No10’s long-awaited Covid inquiry will examine how badly lockdowns impacted the nation’s mental health and children.
Officials today revealed the scope of the independent probe would be broadened to include the wider impacts of pandemic restrictions.
There were fears the investigation would fall into the same trap as an MP-led report last year which focused on lives lost directly to the virus and concluded ministers should have locked down for longer.
Since then, data has accrued suggesting the benefits of lockdowns were overblown and the wider consequences were underestimated.
The inquiry, which already included 26 topics, is being chaired by Baroness Heather Hallett.
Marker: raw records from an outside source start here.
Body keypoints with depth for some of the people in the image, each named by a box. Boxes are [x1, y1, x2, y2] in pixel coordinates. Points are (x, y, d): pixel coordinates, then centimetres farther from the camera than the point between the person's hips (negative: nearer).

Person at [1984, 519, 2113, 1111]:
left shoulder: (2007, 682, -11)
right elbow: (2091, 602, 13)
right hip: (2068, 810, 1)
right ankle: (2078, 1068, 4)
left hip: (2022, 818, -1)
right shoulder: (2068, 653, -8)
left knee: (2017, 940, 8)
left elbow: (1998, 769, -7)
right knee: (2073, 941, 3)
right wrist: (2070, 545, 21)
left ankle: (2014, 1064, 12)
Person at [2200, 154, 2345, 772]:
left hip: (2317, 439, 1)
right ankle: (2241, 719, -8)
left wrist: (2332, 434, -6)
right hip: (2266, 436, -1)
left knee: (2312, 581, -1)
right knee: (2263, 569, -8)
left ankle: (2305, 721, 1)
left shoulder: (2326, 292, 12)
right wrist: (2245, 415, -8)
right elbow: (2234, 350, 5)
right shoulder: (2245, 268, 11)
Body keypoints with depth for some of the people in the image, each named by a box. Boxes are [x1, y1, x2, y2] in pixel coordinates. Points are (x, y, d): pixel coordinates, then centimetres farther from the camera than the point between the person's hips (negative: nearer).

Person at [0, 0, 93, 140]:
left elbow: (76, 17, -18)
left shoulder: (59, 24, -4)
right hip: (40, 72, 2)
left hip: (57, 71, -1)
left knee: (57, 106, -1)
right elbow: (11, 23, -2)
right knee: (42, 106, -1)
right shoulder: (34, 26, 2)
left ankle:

She will have the power to summon witnesses to give evidence under oath — even the Prime Minister.
After reviewing more than 20,000 responses to her original draft terms of reference last month, the main complaint was that they were too narrow.
The inquiry will now also examine the pandemic’s unequal impact on ethnic minority groups and collaboration between the devolved administrations.
Children faced massive disruptions to their education during the pandemic, despite being at a vanishingly small risk of the virus.
Psychiatrists have described the pandemic as the ‘biggest hit’ to mental wellbeing in generations, following a record 4.3million mental health referrals in 2021.
Baroness Heather Hallett will lead the inquiry and has urged people to provide feedback on the draft topics they are set to probe
Baroness Heather Hallett: A retired Court of Appeal judge who is no stranger to high profile inquests and inquiries
Baroness Heather Hallett is no stranger to taking charge of high profile inquests and inquiries.
The 71-year-old former Court of Appeal judge has been entrusted by Boris Johnson with chairing the long-awaited public probe into the coronavirus crisis.
Her handling of the inquiry will be subject to ferocious scrutiny.
But Baroness Hallett, who retired from the Court of Appeal in 2019, has experience of operating in the public eye.
She is currently acting as the coroner in the inquest into the death of Dawn Sturgess who died in July 2018 following exposure to the nerve agent Novichok.
A new chair for that inquiry is expected to be appointed early in the new year.
She previously acted as the coroner for the inquests into the deaths of the 52 victims of the July 7, 2005 London bombings.
She also chaired the Iraq Fatalities Investigations as well as the 2014 Hallett Review of the administrative scheme to deal with ‘on the runs’ in Northern Ireland.
Baroness Hallett was nominated for a life peerage in 2019 as part of Theresa May’s resignation honours.
The married mother-of-two joined the House of Lords as a crossbench life peer.
In a letter sent to Boris Johnson today, Baroness Hallett asked to expand the terms of reference to include children and young people, including the impact on health, wellbeing and social care education.
It should also examine the ‘impacts on mental health’ and the wellbeing of the UK population, she said.
And collaboration between officials and charities across the UK’s four nations should also be within the inquiry’s scope, the letter states.
Baroness Hallett also called for a sharper focus on care services provided in people’s homes, support for victims of domestic abuse and first contact with the NHS, including 111 and 999 services.
Other topics already included in the scope are Government preparedness, testing, borders, infection control in hospitals and care homes, PPE, vaccines, furlough and sick pay.
Baroness Hallett, an ex-Court of Appeal judge who has been involved in other public probes, made the decision to expand the inquiry after meeting with over 150 bereaved families and organisations over a four-week consultation.
She said the process ‘demonstrated people’s passion to be part of the Inquiry and their desire to work with me to ensure valuable lessons are learned’.
People voiced concerns about the ‘unequal impact of the pandemic’, so the inequalities should be at the ‘forefront’ of the investigation, she added.
The inquiry, poised to begin in the next few months, will have the power to summon witnesses to give evidence under oath — even the Prime Minister.
It has been tasked with examining the UK’s response to the pandemic, with the goal of ensuring the country learns ‘the right lessons for the future’.
Those involved in the investigation will comb through millions of documents relating to the handling of the pandemic.
Campaigners last month called for ‘any rule-breaking by any rule-makers’, such as Partygate, to be investigated as part of the inquiry.
Bereaved Families for Justice (BFJ) said that ‘any rule-breaking by any rule-makers’ should be investigated. This should include any ministers who ‘broke their own restriction rules’.